[Source records]
=== Begin Enclosure ===

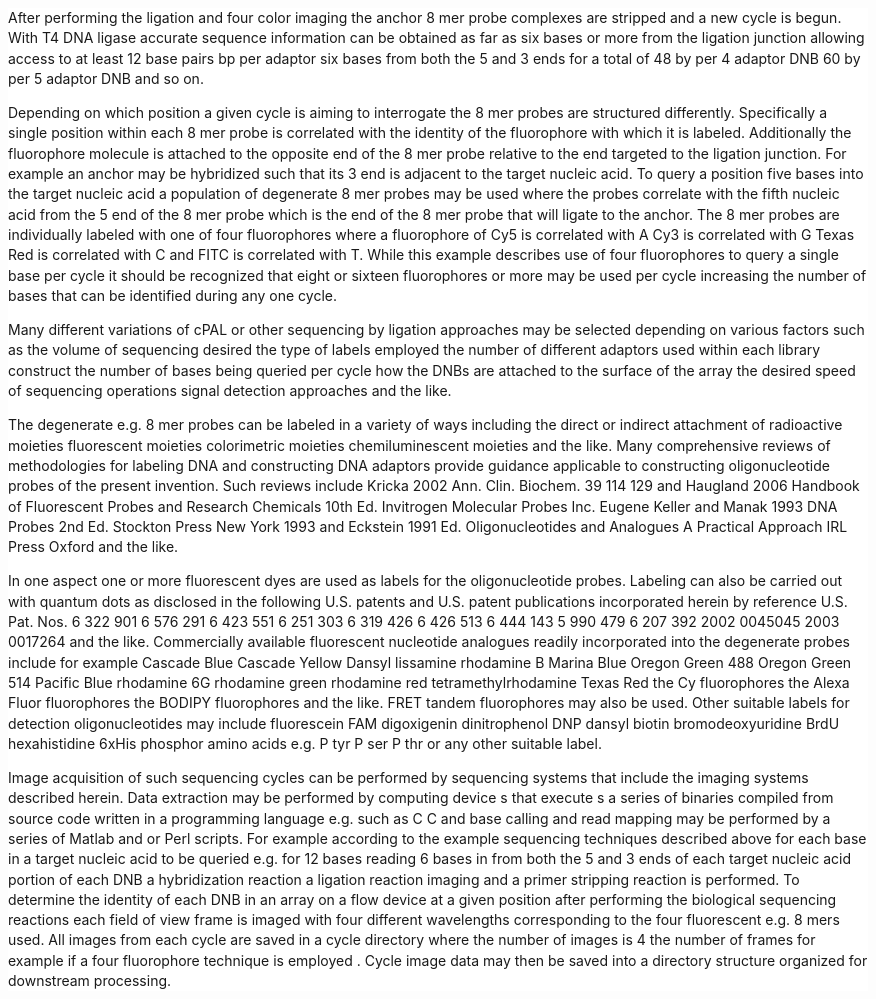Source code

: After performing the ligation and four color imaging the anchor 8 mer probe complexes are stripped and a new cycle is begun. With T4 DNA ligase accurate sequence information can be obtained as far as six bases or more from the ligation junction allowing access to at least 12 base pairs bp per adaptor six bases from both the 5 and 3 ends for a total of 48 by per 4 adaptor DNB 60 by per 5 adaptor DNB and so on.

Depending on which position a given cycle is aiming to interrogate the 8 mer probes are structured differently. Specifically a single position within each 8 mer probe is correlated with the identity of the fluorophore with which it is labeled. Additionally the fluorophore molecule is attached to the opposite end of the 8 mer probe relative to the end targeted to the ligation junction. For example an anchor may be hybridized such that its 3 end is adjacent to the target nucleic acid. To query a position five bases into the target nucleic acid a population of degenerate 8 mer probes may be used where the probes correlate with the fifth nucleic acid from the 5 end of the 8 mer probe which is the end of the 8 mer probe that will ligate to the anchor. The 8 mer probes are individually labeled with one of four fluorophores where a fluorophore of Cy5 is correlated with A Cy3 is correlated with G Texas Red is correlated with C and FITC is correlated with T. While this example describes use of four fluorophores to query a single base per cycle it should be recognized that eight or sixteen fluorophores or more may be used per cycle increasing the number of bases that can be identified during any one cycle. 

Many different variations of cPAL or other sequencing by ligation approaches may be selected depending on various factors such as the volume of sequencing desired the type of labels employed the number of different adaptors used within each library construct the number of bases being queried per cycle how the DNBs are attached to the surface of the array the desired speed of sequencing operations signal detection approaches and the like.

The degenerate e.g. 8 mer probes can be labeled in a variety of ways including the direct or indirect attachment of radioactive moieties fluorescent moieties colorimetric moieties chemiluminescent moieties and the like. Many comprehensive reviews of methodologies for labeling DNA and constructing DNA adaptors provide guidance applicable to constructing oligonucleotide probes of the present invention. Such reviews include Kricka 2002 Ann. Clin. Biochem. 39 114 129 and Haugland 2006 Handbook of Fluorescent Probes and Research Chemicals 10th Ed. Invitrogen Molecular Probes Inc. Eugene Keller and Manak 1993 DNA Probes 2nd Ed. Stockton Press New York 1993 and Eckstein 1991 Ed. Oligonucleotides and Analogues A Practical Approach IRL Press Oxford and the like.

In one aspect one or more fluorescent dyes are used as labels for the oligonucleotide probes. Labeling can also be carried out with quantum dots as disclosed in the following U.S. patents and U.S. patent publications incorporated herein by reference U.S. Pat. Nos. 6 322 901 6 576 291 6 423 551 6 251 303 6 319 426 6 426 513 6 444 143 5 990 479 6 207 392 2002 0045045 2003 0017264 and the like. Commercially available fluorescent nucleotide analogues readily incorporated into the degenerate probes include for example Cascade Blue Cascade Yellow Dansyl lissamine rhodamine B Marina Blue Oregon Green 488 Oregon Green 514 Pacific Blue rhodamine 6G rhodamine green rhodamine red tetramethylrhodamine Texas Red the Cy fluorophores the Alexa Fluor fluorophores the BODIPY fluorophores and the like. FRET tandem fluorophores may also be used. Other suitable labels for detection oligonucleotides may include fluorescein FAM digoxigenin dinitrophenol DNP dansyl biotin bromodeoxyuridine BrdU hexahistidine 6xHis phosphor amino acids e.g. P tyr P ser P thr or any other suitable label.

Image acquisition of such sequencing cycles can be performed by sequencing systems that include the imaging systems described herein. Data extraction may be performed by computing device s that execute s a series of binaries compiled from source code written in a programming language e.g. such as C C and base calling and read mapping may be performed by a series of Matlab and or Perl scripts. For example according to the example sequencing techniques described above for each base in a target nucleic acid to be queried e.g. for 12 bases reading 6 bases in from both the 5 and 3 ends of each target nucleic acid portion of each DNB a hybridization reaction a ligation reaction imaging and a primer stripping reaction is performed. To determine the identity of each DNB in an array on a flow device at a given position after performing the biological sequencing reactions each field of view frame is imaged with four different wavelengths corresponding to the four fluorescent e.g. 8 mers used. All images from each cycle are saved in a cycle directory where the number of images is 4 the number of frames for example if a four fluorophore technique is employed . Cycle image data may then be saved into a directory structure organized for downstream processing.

=== End Enclosure ===
=== Begin Enclosure ===

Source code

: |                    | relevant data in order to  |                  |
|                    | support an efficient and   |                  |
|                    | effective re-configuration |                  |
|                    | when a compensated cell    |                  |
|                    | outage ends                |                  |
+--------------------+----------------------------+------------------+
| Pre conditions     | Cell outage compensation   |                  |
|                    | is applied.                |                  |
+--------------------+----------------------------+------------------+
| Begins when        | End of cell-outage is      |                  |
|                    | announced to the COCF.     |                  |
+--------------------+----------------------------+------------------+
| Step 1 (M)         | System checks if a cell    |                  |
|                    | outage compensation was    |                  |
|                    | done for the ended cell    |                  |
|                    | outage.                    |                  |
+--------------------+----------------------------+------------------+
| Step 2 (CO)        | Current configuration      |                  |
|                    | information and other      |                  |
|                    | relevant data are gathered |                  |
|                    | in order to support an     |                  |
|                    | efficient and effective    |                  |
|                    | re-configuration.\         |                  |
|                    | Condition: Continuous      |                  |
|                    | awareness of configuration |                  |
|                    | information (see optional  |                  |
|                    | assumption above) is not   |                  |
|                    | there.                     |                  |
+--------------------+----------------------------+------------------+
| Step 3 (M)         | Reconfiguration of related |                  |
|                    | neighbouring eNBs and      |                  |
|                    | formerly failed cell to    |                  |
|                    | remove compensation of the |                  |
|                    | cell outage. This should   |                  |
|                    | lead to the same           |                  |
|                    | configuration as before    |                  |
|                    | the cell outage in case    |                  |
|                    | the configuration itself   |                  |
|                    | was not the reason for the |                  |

=== End Enclosure ===
=== Begin Enclosure ===

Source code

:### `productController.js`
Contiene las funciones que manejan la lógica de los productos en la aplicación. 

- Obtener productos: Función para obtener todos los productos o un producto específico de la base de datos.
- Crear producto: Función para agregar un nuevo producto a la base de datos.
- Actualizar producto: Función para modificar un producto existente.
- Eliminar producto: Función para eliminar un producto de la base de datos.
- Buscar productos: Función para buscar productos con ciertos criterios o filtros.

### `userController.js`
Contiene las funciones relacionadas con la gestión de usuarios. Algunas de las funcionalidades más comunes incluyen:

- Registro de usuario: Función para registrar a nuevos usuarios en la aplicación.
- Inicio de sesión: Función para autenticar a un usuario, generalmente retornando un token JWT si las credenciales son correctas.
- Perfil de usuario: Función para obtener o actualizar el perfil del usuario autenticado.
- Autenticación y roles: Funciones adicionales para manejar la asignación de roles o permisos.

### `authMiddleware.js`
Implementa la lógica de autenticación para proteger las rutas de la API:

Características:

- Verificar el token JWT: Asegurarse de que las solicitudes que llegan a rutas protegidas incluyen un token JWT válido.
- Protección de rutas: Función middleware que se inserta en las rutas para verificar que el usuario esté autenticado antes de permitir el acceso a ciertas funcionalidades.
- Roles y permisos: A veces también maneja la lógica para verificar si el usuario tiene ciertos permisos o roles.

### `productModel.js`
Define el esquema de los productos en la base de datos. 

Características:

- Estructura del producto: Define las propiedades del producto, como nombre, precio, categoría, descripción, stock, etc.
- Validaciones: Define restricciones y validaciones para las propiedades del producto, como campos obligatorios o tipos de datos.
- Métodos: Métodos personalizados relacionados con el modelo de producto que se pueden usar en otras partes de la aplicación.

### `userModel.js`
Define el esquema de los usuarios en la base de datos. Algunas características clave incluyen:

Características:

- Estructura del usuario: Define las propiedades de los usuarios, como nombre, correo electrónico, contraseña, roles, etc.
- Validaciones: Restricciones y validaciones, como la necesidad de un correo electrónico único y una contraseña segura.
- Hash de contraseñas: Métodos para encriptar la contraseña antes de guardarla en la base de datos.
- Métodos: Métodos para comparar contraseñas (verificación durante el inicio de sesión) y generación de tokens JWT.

=== End Enclosure ===

- [TASK]
Copy exactly the stretch of data above from the line with "done for the" through the line with "cell outage. This", and omit all other lines.

- [ANSWER TO THE EXERCISE]
|                    | done for the ended cell    |                  |
|                    | outage.                    |                  |
+--------------------+----------------------------+------------------+
| Step 2 (CO)        | Current configuration      |                  |
|                    | information and other      |                  |
|                    | relevant data are gathered |                  |
|                    | in order to support an     |                  |
|                    | efficient and effective    |                  |
|                    | re-configuration.\         |                  |
|                    | Condition: Continuous      |                  |
|                    | awareness of configuration |                  |
|                    | information (see optional  |                  |
|                    | assumption above) is not   |                  |
|                    | there.                     |                  |
+--------------------+----------------------------+------------------+
| Step 3 (M)         | Reconfiguration of related |                  |
|                    | neighbouring eNBs and      |                  |
|                    | formerly failed cell to    |                  |
|                    | remove compensation of the |                  |
|                    | cell outage. This should   |                  |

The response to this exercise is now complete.